A handful of billionaires have shaped and guided the cleantech industry’s development: Elon Musk through his chaotic but visionary leadership; Bill Gates and Jeff Bezos with their moonshot investments.
Now there’s a new billionaire in town.
In just a few months, surgeon and medical entrepreneur Patrick Soon-Shiong announced his acquisitions of two energy storage companies: Fluidic, the exotic zinc-air battery company with 3,000 systems deployed in remote areas, and Sharp’s commercial storage development unit, dubbed SmartStorage. They are now reconstituted as NantEnergy.
An investor with billions of dollars at hand could look elsewhere for surefire profits. The storage industry remains small, and the long-duration sector has been marked by many failures and few outright successes.
“What I saw, frankly, was the impact this would make,” Soon-Shiong told GTM earlier this month. “It wasn’t a true business analysis, [like] ‘What’s the return?’ If it was successful, the return organically would be fantastic.
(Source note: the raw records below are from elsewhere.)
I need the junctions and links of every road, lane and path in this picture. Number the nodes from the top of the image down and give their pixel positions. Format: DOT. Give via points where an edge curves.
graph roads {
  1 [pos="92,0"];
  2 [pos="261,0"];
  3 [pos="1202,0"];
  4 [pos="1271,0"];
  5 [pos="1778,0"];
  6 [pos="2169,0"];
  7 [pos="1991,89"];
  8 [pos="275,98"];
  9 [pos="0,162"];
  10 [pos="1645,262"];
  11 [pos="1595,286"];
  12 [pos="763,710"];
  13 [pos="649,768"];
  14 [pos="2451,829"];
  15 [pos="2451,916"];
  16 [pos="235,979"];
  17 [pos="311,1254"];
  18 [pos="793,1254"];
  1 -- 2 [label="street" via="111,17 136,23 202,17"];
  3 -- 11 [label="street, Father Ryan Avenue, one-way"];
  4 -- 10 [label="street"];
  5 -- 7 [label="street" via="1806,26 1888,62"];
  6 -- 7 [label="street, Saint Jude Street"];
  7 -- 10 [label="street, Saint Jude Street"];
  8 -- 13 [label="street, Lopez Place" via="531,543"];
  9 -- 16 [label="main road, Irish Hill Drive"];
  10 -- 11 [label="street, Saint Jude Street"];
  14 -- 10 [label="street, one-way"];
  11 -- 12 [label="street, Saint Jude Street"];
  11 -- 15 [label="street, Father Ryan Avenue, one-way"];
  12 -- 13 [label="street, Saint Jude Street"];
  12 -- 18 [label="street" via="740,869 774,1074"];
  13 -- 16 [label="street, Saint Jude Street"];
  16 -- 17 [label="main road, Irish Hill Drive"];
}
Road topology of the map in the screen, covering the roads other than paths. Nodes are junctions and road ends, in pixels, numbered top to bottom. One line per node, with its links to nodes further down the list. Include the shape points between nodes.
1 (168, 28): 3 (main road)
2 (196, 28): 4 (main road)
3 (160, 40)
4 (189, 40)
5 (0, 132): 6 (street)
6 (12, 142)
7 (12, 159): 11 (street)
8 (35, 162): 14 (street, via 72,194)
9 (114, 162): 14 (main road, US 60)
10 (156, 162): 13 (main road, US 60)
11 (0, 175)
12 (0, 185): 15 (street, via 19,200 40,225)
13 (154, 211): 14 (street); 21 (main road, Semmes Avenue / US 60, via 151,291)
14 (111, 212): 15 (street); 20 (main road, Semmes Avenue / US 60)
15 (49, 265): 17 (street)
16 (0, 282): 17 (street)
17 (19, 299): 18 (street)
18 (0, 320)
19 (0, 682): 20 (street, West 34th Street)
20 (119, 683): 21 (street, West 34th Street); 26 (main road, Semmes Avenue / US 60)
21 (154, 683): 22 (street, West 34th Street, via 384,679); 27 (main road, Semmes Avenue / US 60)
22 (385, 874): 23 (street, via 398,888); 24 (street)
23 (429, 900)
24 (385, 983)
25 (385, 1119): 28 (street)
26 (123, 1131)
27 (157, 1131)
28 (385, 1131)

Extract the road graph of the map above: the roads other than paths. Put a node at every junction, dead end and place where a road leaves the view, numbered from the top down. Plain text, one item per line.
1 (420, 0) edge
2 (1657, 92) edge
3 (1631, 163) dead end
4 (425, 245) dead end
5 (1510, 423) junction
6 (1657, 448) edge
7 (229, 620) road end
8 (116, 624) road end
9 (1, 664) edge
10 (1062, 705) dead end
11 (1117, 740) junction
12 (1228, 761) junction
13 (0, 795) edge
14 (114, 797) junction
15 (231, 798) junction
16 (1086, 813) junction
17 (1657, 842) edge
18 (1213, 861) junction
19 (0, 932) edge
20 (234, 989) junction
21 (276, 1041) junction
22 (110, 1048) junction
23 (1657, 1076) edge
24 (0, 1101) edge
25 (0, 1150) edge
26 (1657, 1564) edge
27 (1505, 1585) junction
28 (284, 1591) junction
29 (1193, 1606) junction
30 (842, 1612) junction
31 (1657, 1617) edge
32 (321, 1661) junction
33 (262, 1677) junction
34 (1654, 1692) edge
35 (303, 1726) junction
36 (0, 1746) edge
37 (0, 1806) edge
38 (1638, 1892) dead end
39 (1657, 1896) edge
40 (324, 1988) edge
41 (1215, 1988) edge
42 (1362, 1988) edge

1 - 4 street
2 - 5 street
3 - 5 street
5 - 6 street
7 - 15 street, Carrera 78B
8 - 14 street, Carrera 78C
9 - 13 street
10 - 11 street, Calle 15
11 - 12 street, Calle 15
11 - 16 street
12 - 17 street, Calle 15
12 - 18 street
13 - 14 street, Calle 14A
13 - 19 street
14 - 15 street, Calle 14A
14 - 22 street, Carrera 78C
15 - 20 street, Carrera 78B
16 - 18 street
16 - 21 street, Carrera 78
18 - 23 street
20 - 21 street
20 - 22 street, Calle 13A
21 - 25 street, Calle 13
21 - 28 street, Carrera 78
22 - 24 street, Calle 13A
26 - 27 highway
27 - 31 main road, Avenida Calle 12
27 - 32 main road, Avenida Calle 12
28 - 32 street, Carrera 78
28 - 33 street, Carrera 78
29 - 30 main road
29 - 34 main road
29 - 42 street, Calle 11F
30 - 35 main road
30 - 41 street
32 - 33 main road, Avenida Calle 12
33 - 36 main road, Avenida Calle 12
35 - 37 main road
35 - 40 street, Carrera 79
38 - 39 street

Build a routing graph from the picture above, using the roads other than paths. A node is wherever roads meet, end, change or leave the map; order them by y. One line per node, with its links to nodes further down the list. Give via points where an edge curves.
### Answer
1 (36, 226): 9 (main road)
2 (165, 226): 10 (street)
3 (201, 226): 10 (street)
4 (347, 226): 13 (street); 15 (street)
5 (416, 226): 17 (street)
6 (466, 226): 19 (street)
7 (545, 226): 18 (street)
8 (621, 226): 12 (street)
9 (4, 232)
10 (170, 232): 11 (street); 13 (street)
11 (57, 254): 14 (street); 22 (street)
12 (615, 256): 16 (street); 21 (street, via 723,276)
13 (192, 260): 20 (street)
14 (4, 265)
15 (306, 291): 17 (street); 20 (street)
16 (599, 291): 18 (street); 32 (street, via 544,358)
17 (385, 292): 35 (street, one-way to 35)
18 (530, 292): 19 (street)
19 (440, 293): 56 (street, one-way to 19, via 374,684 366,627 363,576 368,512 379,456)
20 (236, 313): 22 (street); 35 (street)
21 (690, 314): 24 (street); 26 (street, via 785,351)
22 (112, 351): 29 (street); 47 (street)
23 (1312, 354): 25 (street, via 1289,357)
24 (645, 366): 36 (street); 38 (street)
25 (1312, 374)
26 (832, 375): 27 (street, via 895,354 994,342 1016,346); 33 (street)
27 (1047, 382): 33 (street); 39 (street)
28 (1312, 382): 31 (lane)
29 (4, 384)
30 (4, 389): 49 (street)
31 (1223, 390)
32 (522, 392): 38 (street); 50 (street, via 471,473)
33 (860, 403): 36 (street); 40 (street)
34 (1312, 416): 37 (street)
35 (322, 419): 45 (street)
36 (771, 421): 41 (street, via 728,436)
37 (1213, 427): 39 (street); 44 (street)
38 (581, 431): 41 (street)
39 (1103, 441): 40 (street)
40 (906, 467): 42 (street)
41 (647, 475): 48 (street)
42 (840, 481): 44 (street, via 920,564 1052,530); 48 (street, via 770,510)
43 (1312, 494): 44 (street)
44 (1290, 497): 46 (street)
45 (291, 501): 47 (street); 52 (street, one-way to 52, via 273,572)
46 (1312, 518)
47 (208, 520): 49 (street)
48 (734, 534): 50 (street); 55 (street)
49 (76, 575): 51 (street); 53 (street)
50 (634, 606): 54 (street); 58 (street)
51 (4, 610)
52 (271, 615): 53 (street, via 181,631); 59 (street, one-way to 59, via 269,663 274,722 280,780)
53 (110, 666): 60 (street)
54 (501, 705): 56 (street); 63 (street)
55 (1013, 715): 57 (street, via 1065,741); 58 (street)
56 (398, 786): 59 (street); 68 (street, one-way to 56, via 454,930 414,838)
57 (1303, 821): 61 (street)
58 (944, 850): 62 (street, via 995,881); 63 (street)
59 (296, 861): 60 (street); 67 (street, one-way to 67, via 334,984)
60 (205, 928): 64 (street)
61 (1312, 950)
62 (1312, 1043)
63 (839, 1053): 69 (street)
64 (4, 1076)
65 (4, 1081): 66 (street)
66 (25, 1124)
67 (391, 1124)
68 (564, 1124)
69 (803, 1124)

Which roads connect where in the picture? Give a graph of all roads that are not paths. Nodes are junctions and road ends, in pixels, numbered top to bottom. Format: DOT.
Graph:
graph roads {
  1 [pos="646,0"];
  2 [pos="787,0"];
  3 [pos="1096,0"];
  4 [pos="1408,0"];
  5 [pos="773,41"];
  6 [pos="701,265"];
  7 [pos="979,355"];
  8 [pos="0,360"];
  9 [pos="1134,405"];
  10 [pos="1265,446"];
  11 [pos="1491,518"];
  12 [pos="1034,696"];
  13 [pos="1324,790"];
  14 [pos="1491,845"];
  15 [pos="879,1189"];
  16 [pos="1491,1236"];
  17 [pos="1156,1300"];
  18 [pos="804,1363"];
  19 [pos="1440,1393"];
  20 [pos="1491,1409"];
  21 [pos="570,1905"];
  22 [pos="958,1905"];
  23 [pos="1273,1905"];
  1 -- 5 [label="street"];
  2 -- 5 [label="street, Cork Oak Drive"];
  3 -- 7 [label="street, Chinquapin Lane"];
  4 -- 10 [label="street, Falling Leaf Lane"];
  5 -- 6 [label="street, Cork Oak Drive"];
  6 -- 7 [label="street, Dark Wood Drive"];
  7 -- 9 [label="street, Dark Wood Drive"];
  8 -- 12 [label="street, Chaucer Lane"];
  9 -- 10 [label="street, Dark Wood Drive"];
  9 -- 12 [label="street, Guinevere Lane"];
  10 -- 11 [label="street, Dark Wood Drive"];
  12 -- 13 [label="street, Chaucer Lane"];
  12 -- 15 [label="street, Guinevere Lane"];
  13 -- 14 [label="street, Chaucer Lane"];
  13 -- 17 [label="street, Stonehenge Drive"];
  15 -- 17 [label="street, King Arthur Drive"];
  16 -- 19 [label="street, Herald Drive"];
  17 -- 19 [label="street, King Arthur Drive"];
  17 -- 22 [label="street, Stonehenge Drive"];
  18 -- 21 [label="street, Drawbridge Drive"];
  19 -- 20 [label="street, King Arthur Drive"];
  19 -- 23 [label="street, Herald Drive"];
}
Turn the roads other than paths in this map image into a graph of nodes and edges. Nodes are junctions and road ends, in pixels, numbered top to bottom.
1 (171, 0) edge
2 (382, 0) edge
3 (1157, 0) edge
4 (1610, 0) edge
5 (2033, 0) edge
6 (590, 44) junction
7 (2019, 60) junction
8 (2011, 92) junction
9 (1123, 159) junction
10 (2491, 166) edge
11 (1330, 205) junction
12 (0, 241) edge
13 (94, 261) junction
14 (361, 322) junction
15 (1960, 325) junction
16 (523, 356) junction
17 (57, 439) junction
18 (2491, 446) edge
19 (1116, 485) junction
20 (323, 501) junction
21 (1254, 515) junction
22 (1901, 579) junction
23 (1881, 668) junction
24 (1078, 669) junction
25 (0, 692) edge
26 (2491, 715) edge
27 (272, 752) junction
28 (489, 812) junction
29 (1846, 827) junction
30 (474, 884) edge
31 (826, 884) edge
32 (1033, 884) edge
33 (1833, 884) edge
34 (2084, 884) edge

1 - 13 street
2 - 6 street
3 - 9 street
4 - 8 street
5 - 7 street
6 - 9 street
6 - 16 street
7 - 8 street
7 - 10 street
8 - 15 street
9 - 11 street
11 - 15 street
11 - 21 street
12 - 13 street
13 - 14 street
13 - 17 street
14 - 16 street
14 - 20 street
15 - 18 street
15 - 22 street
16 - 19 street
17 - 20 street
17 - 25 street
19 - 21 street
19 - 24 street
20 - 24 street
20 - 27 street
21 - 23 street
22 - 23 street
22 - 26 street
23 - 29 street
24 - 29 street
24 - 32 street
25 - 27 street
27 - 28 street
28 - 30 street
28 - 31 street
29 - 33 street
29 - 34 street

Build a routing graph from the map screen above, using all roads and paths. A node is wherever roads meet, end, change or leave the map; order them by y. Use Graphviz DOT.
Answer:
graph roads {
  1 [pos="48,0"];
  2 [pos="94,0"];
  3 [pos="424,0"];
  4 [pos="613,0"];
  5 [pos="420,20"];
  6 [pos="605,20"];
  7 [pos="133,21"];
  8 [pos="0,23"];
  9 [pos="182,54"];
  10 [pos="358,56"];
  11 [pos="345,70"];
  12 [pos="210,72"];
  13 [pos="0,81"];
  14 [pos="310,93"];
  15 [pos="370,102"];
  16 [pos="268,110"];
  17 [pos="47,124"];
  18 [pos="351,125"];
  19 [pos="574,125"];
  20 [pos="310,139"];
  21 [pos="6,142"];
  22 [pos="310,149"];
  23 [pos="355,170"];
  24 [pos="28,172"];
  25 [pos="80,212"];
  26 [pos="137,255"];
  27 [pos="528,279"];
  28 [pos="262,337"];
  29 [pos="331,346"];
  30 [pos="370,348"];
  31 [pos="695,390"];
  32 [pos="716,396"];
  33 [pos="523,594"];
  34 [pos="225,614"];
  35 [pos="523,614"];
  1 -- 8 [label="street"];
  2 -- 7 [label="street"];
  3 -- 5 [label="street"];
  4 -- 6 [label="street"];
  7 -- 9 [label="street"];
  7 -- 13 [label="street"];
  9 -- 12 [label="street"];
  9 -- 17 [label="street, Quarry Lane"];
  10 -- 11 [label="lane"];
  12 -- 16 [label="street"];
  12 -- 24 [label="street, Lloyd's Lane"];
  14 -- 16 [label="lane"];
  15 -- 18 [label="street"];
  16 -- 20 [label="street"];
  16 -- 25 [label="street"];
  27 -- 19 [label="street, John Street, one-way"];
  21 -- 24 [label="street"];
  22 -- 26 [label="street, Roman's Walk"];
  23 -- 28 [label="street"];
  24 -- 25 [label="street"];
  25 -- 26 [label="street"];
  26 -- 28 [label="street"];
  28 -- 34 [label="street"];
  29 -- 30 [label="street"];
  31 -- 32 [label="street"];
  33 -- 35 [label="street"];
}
If it weren’t successful, it’s binary, as most of these companies have shown.”
Now he will set about making his mark on the cleantech industry, which has long grappled with the “valley of death” that cleaves promising hardware from fully capitalized commercial deployment. Great personal wealth may succeed where venture capital largely has not.
Science-based business
Soon-Shiong intends to participate in NantEnergy beyond mere financial backing.
“I don’t see myself as a financier; I see myself as a partner in the scientific challenge to make a difference,” he explained.
In particular, Soon-Shiong wants to contribute to Fluidic’s battery technology based on his long and fruitful relationship with zinc. That’s not something one typically hears from investors on Wall Street or Sand Hill Road.